Pelikan: Twitter's unified cache back end - myautsai
http://twitter.github.io/pelikan/
======
vdfs
How does Pelikan cache compare to memcached/redis/...?

We envision Pelikan to have significant overlap, in terms of functionality,
with many popular cache server implementations. After all, we are aiming to
replace our use of Memcached (Twemcache) and Redis at Twitter with Pelikan.
However, Pelikan is not a strict superset or subset of any of them. Without
trying to be comprehensive, here are some notable similarities and
differences:

* pelikan_twemcache fully replaces twemcache, and supports most of the commands specified by the memcached ASCII/text protocol. However, unlike memcached, pelikan_twemcache only has one worker thread per instance. * pelikan_redis (in progress) will support a subset of data structures provided by Redis. However, we have no plan to add features such as master/slave replication, message queue, or on-disk data persistence.
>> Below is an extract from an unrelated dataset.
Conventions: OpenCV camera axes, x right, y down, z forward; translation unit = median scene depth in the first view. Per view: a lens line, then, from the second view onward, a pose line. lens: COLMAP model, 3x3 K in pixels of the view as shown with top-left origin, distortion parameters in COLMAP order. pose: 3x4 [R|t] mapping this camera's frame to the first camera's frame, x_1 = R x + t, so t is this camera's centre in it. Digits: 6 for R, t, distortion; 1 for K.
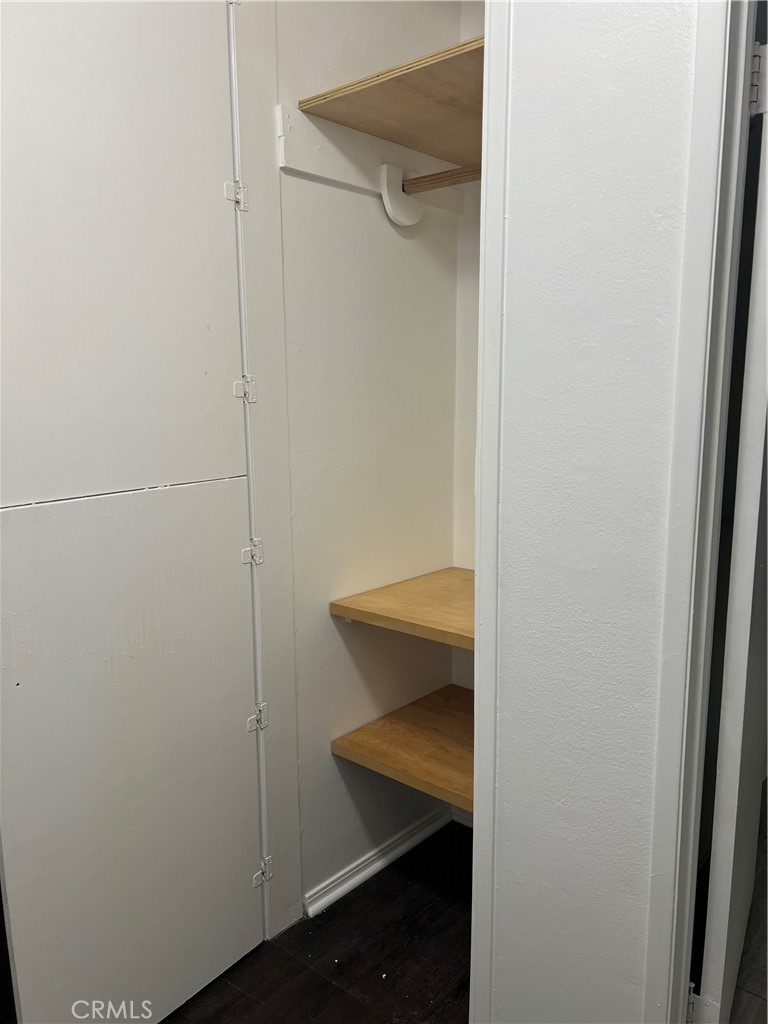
lens RADIAL K [[765.7, 0, 380.3], [0, 765.7, 509.3], [0, 0, 1]] dist [0.022063, -0.013960]
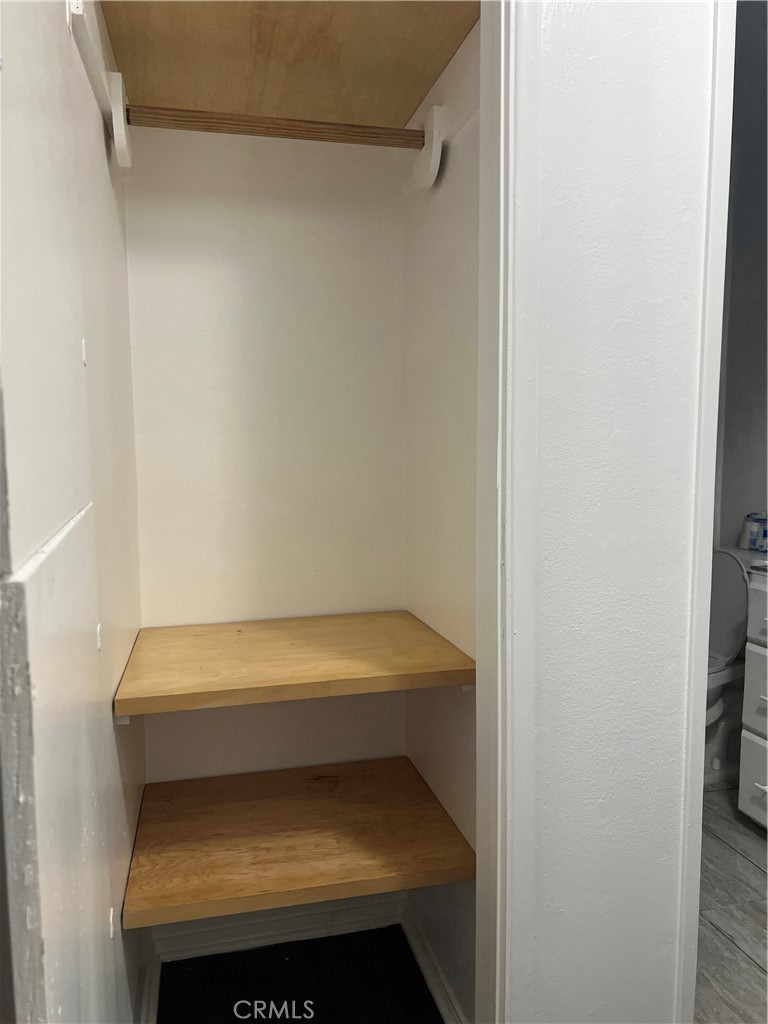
lens RADIAL K [[765.7, 0, 384.9], [0, 765.7, 518.0], [0, 0, 1]] dist [0.022063, -0.013960]
pose [[0.591477, -0.079164, 0.802426, -0.581755], [0.137530, 0.990491, -0.003657, 0.002608], [-0.794506, 0.112521, 0.596740, 0.529613]]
We also will manage memory using slabs/items instead of directly relying on external memory allocators. * All binaries come with the ability to log each command for traffic analysis, which are not part of Memcached or Redis. * pelikan_slimcache implements cuckoo hashing to store bounded-sized key/value pairs with minimum (~6-byte) overhead. * Pelikan enforces the separation of data-plane and control-plane functionalities by using separate threads; further more, server and worker run on different threads as well, and there are no locks anywhere in our system.

------
crabasa
How Pelikan is used in Twitter's datacenter:
[http://twitter.github.io/pelikan/2016/04/03/caching-in-
datac...](http://twitter.github.io/pelikan/2016/04/03/caching-in-
datacenters.html)

------
smaili
Github source -
[https://github.com/twitter/pelikan](https://github.com/twitter/pelikan)

------
tuananh
One of the team members ported Redis to Rust lang
[https://github.com/seppo0010/rsedis](https://github.com/seppo0010/rsedis)

------
homero
I'd settle for a memcached ppa

------
kolanos
There's a popular static site generator called Pelican.

[https://github.com/getpelican/pelican](https://github.com/getpelican/pelican)